I’ve been with Oakley for about 12 years now, maybe a little over, and so my role with them has grown dramatically. They supported me as an up-and-coming snowboarder all the way up until now – where I’m actually designing glasses with them. My idea was to make a sunglass that took all the technology and all the great things about Oakley but to put that into a lifestyle piece. A lot of the glasses by Oakley are very function-driven, they have certain things that give it a more aggressive and sporty feel – which is great, because they own that market – but I think lifestyle focus is really resonating with a younger crowd and people, like myself, where it’s a culture thing. I did the Holbrook sunglass with them, and it quickly rose to be their number one model. And now we’ve done the Enduro, which is a different take on another lifestyle piece.
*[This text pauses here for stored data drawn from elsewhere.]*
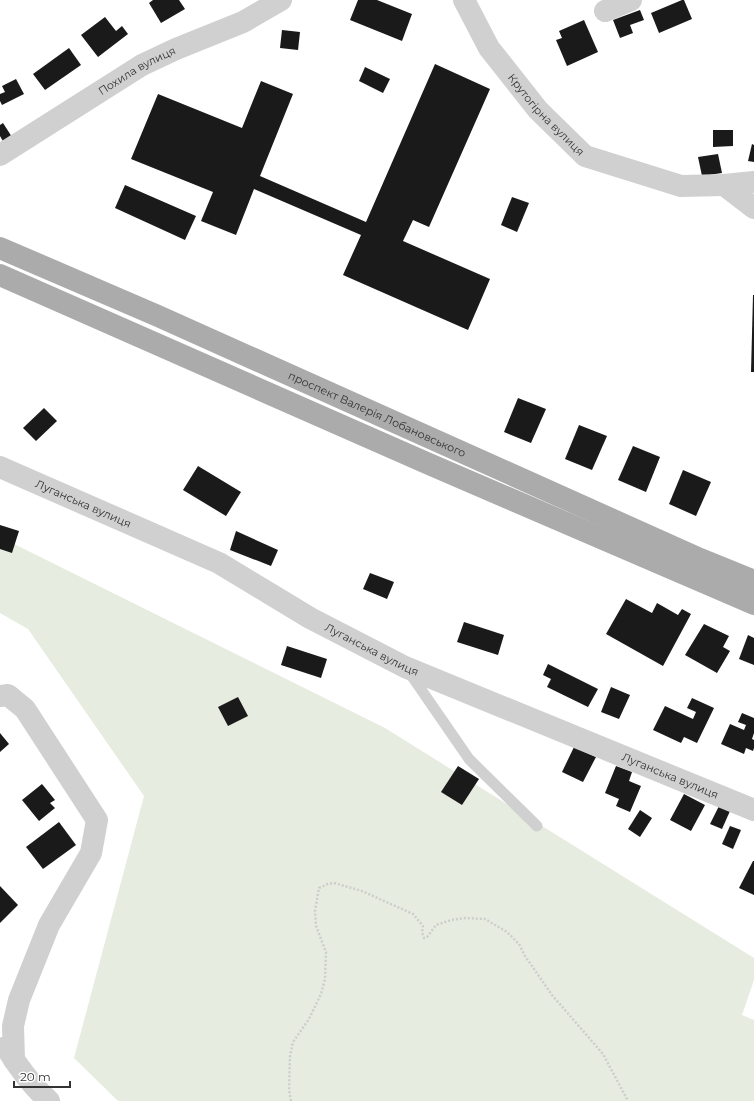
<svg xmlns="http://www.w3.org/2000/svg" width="754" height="1101" viewBox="0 0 754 1101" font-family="Montserrat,sans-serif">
<rect width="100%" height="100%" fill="#fff"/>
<polygon fill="#e6ecdf" points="0,537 385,728 754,958 754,980 742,1015 754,1020 754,1101 118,1101 74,1058 144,796 28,629 0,613"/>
<g fill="#1a1a1a">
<polygon points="153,0 179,0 185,9 161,23 149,3"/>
<polygon points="358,0 377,0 412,14 402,41 350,20"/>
<polygon points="682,0 684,0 692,19 659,33 651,13"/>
<polygon points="640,10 644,20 630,25 633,33 620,38 613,20"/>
<polygon points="105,17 116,31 122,26 128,34 98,57 81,35"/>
<polygon points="584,20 598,52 567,66 556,40 562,38 559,31"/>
<polygon points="282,30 300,32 298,50 280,48"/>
<polygon points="69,48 81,65 45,90 33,74"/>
<polygon points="435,64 490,89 429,227 413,220 403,241 490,279 468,330 343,275 361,235 254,189 236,235 201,221 213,192 131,159 158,94 242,128 261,81 293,94 260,176 366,222"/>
<polygon points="365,67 390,79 383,93 359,81"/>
<polygon points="16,79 24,94 2,105 0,101 0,94 5,92 2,86"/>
<polygon points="3,123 12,137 4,143 0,136 0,125"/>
<polygon points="713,130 733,130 733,146 713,147"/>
<polygon points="752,144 754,145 754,162 748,161"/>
<polygon points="718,154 722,173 702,176 698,157"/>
<polygon points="125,185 196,216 185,240 115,208"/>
<polygon points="512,197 529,203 517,232 501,225"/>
<polygon points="753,295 754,295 754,372 751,372"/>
<polygon points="518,398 546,409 531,443 504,432"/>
<polygon points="44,408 57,421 36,441 23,428"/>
<polygon points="579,425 607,436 592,470 565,459"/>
<polygon points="633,446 660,457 646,492 618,480"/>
<polygon points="198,466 241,492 226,516 183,490"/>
<polygon points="683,470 711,482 696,516 669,504"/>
<polygon points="0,525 19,531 12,553 0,549"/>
<polygon points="236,531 278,550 271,566 230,550"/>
<polygon points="370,573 394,582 387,599 363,589"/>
<polygon points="626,599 652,613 657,603 678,615 682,609 691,614 663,666 606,634"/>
<polygon points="464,622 504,635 498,655 457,642"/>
<polygon points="704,624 729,636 723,647 730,651 717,673 685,655"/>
<polygon points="748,635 754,638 754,665 739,659"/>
<polygon points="287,646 327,659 321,678 281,665"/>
<polygon points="548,664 598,689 588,707 547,687 551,679 543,675"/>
<polygon points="611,687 630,695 619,719 601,712"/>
<polygon points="238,697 248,716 228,726 218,707"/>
<polygon points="692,698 714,708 697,743 684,737 681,743 653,730 665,706 693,719 696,712 687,708"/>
<polygon points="742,713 754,718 754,733 752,739 754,740 754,748 753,751 746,748 744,754 721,744 730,724 744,730 746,725 738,722"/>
<polygon points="0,733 9,744 0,752"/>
<polygon points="574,747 596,757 583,782 562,772"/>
<polygon points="458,766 479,779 462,805 441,792"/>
<polygon points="616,766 632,772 629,781 641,786 630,812 616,806 619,799 605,793"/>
<polygon points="42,784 55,800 50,803 55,808 39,821 22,800"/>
<polygon points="684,794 705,805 691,831 670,820"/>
<polygon points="719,806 730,811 722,829 710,824"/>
<polygon points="640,810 652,818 640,837 628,829"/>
<polygon points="59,822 76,845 43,869 26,847"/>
<polygon points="730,826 741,830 733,849 722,844"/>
<polygon points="753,861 754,861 754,895 739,888"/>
<polygon points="0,886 18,905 0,923"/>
</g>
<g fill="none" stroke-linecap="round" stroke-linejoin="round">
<polyline stroke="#cdcdcd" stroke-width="2.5" stroke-dasharray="2 2" stroke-linecap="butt" points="291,1101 289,1090 290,1056 293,1042 309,1019 321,994 325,979 326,952 316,926 315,911 319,888 328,884 334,883 362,891 413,914 423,926 422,932 424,938 427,937 436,925 451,920 465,918 485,919 507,932 519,944 525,956 552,995 603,1054 628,1101"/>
<polyline stroke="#d0d0d0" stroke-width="11" points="409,672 469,759 537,826"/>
<g stroke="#d0d0d0" stroke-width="22">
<path id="s1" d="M464 0 489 48 538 110 585 156 681 186 724 185 754 182"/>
<polyline points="605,11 631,0"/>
<path id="s2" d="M0 155 142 65 176 49 243 22 281 0"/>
<polyline points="724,185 754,208"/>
<path id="s3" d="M0 467 219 563 310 618 405 667 754 810"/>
<polyline points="0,696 8,695 25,709 97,820 91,853 49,925 19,1000 13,1026 14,1060"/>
<path d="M6 1047C18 1067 31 1085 49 1101"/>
</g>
<g stroke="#ababab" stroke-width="22">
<path id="s4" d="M0 248 158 316 700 559 754 581"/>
<polyline points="0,275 429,464 754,604"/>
</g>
</g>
<g text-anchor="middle" stroke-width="4" stroke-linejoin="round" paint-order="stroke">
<g font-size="11" fill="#333" stroke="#fff">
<text dy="4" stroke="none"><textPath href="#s2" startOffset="161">Похила вулиця</textPath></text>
<text dy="4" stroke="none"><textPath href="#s1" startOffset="142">Крутогірна вулиця</textPath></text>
<text dy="4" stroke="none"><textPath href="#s4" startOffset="412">проспект Валерія Лобановського</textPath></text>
<text dy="4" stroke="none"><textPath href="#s3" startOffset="91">Луганська вулиця</textPath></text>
<text dy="4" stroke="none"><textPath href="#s3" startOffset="415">Луганська вулиця</textPath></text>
<text dy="4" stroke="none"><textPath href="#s3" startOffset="739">Луганська вулиця</textPath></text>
</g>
</g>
<path d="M14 1081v6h56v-6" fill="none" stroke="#333333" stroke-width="2"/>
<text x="20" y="1081" font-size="12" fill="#333333" stroke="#ffffff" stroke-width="3" paint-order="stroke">20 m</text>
</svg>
But I really see it more as my excuse to come down here than to work, because it’s such a great time. I brought my skateboard, I get to visit some friends that I haven’t seen in a long time. I definitely think that Oakley is more of a family than a sponsor that’s like telling me to do things. So I’m really fortunate to be in this position. We don’t really do this all that often. With the Enduro, I’ve had so much design input, creative and marketing that I’m happy to talk about it because a lot of it is my own idea – it’s not just like “oh here’s another product that I’m pushing”. It’s an evolution of things that I was involved in and I’m pumped.
So is this more like work than riding? Or less?
Riding is definitely fun. I love doing it. The work is when I’m training for something and I have a goal. It’s frustrating and hard, but the payoff is so rewarding to actually win a competition or film a video part and land a few tricks that no one has done before.
Everybody talks about what’s fun and are like: Oh I’m gonna have a good time. But [working at snowboarding] is fulfilling. It goes beyond just having a good time. It’s rewarding on many levels – that’s what keeps me around.
You spend more time doing comps that video parts?
Yeah it’s two different worlds. It’s just the reality. If you’re not that good at contents, you probably won’t enjoy them. There’s pressure: you have to land tricks, there’s camera crews, a structured time frame; when you have to ride, when you have to practice… It’s really difficult if you don’t like it.
That’s where you seek other avenues and it’s so great that the sport allows for that. If you’re a really slow race-car driver, you can’t really film yourself racing around the parking lot and get people like: “That’s so sick!” You’re toast. You can’t be a slow race-car driver, you either win the race or that’s it. It’s one of those things where it’s so great that the sport has a lifestyle component where you can film yourself doing tricks and put it on the internet and your sponsors will be happy cos it got a lot of views and they’ll give you money to help live your life and dreams and keep it as a profession.
And we’re in such a unique position to be like: I’m going to do 10 contests this year or I’m going to do two contests but I’ll film some parts. I was able to tell my sponsors: “I’m not going do any contests this summer because I’m going on tour with my band.” And they we’re like: “okay.” But I took my skateboard and we filmed the cities I was in and we’ve done some fun stuff. It’s so culture driven.
And that’s why we’re so lucky that the sport allows for filming like that. For me though, as much as I like that, there’s something that has pushed me from a young age and I’ve always competed and wanted to go out and do contests and strive because it makes me a better snowboarder. It makes me go up with a goal in mind. I’m not thinking: oh today I’ll ride and I’ll try and do this new trick. I’m: I have to do this new trick because I have to win this contests, and that’s my motivation – It’s more like ‘I have to’ than ‘I want to’ and that’s what keeps me going.